◆ Instruction ◆
Rewrite the section of the film review that begins at the words "3) The first" and stops after "Lather, rinse, repeat.", changing "Lather, rinse, repeat" to "Wash, rinse, repeat".

Friday, January 14, 2022

Scream: Typical slice 'n' dice

Scream (2022) • View trailer
2.5 stars (out of five). Rated R, for strong bloody violence, gore, relentless profanity and some sexual references
Available via: Movie theaters
By Derrick Bang • Published in The Davis Enterprise, 1.14.22

Sigh. Everything old is new again.

 

The Halloween series has risen from the grave repeatedly; 1960’s Psycho was re-imagined as the TV series Bates Motel; and Netflix will debut a re-boot of Texas Chainsaw Massacre next month.

 

With varying levels of interest, skepticism and outright disbelief, the possible next victims
of the ongoing murder spree — from left, Wes (Dylan Minnette), Richie (Jack Quaid),
Sam (Melissa Barrera) and Dewey (David Arquette) — listen while the horrific
situation's "rules" are explained.
Ergo, why not similarly revive Scream?

The first film’s 1996 debut quickly spawned a trilogy that “concluded” four years later. 2011’s Scream 4 attempted — and failed — to breathe new life into the murder sprees occurring in small-town Woodsboro; a three-season television series, from 2015-19, had nothing to do with the franchise beyond borrowing its name.

 

Creator Kevin Williamson’s shrewd “gimmick” — he scripted the first, second and fourth films — is that these characters are well versed in horror films, and speak knowledgably about what one should (and shouldn’t) do, when confronted with a masked killer murder spree.

 

But more often than not, they ignore their own well-researched advice. With predictable results.

 

The movie-obsessed killers, as well, are required to act according to certain genre expectations. Finally, there are three well-established rules:

 

1) Never trust the love interest;

 

2) The killer’s motive always is connected to something in the past; and

 

3) The first victim always belongs to a “friend group” that the killer is part of.

 

As the series progressed, it became increasingly self-referential and meta, with each fresh set of characters (victims) debating the merits (or lack thereof) of a film series — StabStab 2, etc. — that exploits these Woodsboro tragedies. This, in turn, spawns fresh killing sprees by new maniacs concealed behind the Ghostface mask, which prompts further Stab entries. Lather, rinse, repeat.

 

(Honestly, you’d think Woodsboro would have run out of residents by now.)

 

The question, then, is whether this 2022 entry has anything fresh to say. The answer: Slightly yes, mostly no.

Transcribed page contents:
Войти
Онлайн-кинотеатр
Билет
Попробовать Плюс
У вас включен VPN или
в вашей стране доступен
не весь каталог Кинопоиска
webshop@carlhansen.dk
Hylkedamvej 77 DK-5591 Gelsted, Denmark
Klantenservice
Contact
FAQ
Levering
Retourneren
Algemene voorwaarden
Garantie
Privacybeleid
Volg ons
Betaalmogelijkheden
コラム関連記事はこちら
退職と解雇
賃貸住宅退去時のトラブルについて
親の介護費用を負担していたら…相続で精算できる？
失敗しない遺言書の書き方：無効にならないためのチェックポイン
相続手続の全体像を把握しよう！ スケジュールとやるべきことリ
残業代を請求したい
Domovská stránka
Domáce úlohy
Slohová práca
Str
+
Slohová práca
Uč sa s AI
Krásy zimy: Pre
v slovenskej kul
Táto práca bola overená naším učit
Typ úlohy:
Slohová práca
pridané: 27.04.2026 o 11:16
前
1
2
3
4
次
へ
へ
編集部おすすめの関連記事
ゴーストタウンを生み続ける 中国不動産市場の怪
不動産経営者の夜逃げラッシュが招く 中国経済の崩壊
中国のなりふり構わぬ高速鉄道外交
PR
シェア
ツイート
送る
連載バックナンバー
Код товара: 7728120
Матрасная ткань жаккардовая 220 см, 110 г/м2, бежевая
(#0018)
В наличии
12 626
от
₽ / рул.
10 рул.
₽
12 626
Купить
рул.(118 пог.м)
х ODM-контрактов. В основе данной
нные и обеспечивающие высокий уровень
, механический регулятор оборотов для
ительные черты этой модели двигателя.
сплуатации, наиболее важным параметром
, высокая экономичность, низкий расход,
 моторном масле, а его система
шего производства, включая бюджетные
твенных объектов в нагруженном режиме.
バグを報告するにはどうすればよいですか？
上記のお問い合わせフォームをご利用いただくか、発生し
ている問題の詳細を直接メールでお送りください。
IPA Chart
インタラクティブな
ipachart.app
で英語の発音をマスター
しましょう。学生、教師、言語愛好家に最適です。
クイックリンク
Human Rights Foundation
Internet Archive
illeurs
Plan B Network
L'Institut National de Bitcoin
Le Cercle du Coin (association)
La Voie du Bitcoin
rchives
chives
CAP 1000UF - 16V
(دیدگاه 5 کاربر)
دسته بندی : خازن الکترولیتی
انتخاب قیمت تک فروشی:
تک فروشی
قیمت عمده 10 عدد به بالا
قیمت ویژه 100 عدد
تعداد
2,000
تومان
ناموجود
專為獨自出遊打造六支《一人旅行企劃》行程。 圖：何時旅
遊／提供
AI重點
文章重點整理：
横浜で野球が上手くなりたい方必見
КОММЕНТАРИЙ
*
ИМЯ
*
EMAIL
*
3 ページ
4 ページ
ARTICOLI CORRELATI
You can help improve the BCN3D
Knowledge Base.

◆ Expected answer ◆
3) The first victim always belongs to a “friend group” that the killer is part of.

 

As the series progressed, it became increasingly self-referential and meta, with each fresh set of characters (victims) debating the merits (or lack thereof) of a film series — StabStab 2, etc. — that exploits these Woodsboro tragedies. This, in turn, spawns fresh killing sprees by new maniacs concealed behind the Ghostface mask, which prompts further Stab entries. Wash, rinse, repeat.